YOUR TASK:
Give again the data lines from the one containing "Does any single" down to the one containing "What is the", both included, leaving out the pictures.

INPUT:
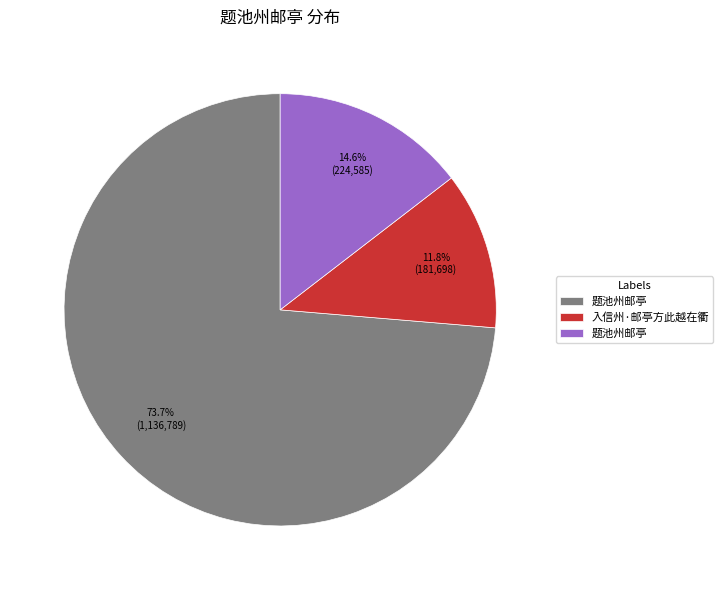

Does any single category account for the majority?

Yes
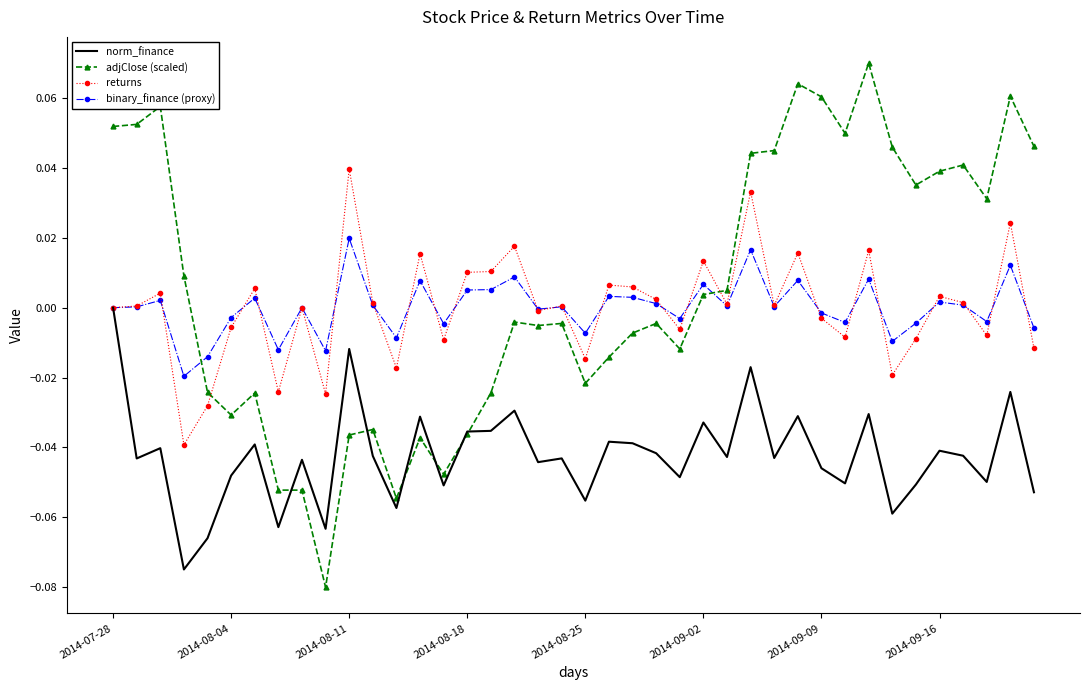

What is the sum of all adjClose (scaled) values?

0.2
--
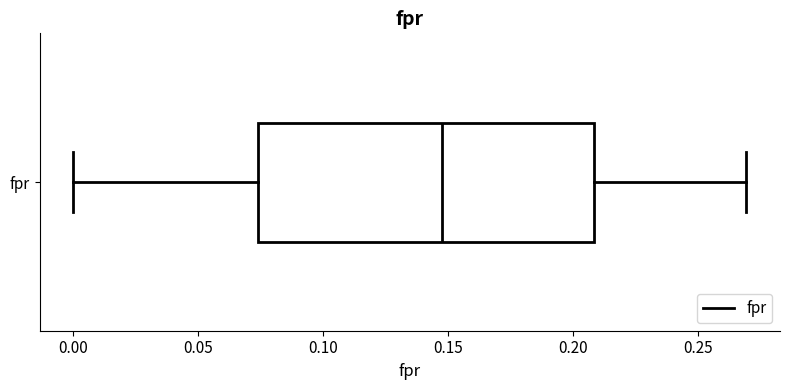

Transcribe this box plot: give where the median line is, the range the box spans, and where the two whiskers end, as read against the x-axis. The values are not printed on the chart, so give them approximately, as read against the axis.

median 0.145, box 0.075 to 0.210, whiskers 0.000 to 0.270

ANSWER SECTION:
Does any single category account for the majority?

Yes

What is the sum of all adjClose (scaled) values?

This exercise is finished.